_EXTRACTED TEXT_.
-.-.-
The book has two stated major aims. One is to reconcile contrasting approaches and schools of thought within paleoarchaeology. The author distinguishes six such approaches. There is the general comparative approach in which one infers prehistoric thoughts from the thoughts of people who today live in a society similar to the prehistoric one, e.g. organizationally similar. There is the direct historical approach in which one infers prehistoric thoughts from the thoughts of direct descendents. There is the structural approach (Structuralism), which assumes that the human being is innately predisposed to conceive of the world in terms of binary opposites; one thus looks for evidence in the archaeological record for such opposites. The remaining approaches, materiality, associative and conditional, will be discussed as we go along.
-.-.-
[Rows from a dataset]

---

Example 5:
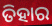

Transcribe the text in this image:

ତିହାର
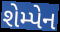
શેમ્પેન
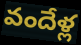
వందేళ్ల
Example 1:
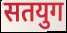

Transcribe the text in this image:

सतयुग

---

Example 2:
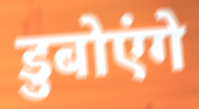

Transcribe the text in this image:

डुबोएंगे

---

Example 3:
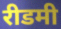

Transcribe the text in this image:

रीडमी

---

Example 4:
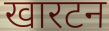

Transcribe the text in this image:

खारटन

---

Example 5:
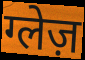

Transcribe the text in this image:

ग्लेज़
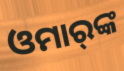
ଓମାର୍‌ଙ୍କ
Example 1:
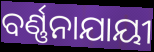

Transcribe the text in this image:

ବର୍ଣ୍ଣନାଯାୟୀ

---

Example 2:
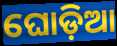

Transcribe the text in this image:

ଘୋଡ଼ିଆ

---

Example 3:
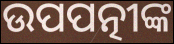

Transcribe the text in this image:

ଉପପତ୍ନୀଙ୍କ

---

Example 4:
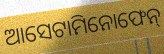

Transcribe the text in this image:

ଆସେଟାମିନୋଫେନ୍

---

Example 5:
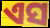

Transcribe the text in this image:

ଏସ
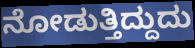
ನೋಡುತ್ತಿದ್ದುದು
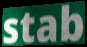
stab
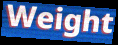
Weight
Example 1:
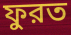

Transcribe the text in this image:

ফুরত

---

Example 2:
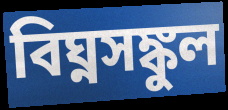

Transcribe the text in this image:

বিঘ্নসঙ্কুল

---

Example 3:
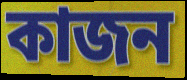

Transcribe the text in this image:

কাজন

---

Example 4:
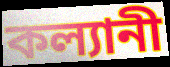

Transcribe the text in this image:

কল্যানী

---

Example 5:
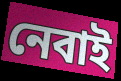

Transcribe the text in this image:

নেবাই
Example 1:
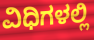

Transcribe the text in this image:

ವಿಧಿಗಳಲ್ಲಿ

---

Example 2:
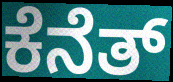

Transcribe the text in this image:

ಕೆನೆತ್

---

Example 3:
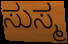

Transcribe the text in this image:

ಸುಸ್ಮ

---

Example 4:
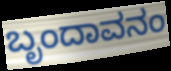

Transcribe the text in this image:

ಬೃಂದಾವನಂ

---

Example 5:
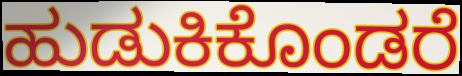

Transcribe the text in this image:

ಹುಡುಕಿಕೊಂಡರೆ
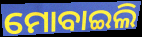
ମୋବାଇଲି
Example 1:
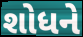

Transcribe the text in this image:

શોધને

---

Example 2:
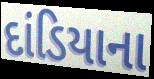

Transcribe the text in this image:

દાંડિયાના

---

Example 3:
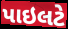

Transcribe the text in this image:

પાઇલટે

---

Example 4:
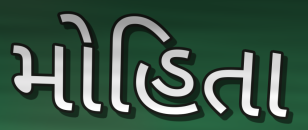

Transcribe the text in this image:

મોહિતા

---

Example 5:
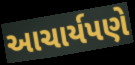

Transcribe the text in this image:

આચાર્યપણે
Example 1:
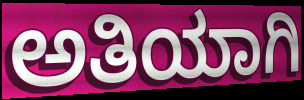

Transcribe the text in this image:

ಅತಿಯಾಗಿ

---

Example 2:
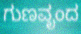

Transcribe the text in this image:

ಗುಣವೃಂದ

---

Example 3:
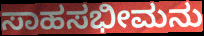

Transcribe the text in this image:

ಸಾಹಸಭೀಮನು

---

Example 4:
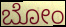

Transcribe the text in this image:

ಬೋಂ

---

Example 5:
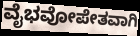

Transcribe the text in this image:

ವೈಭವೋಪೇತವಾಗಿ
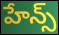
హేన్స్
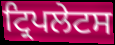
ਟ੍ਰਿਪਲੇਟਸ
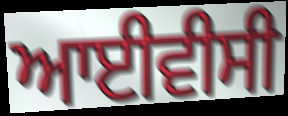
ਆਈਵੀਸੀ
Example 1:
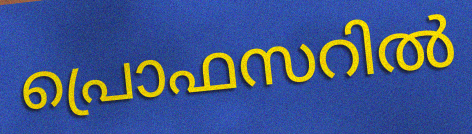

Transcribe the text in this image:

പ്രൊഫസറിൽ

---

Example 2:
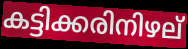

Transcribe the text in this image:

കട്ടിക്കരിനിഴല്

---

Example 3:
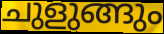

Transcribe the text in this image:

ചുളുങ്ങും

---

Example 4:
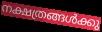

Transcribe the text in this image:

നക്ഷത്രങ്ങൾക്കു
-.-.-
_TO-DO LIST_.
- A) In the passage on paleoarchaeology, how many approaches within paleoarchaeology does the author distinguish?
- B) Duplicate the passage on paleoarchaeology between "The book has" and "we go along.", inclusive.

_EXERCISE ANSWERS_.
- A) Six.

- B)
The book has two stated major aims. One is to reconcile contrasting approaches and schools of thought within paleoarchaeology. The author distinguishes six such approaches. There is the general comparative approach in which one infers prehistoric thoughts from the thoughts of people who today live in a society similar to the prehistoric one, e.g. organizationally similar. There is the direct historical approach in which one infers prehistoric thoughts from the thoughts of direct descendents. There is the structural approach (Structuralism), which assumes that the human being is innately predisposed to conceive of the world in terms of binary opposites; one thus looks for evidence in the archaeological record for such opposites. The remaining approaches, materiality, associative and conditional, will be discussed as we go along.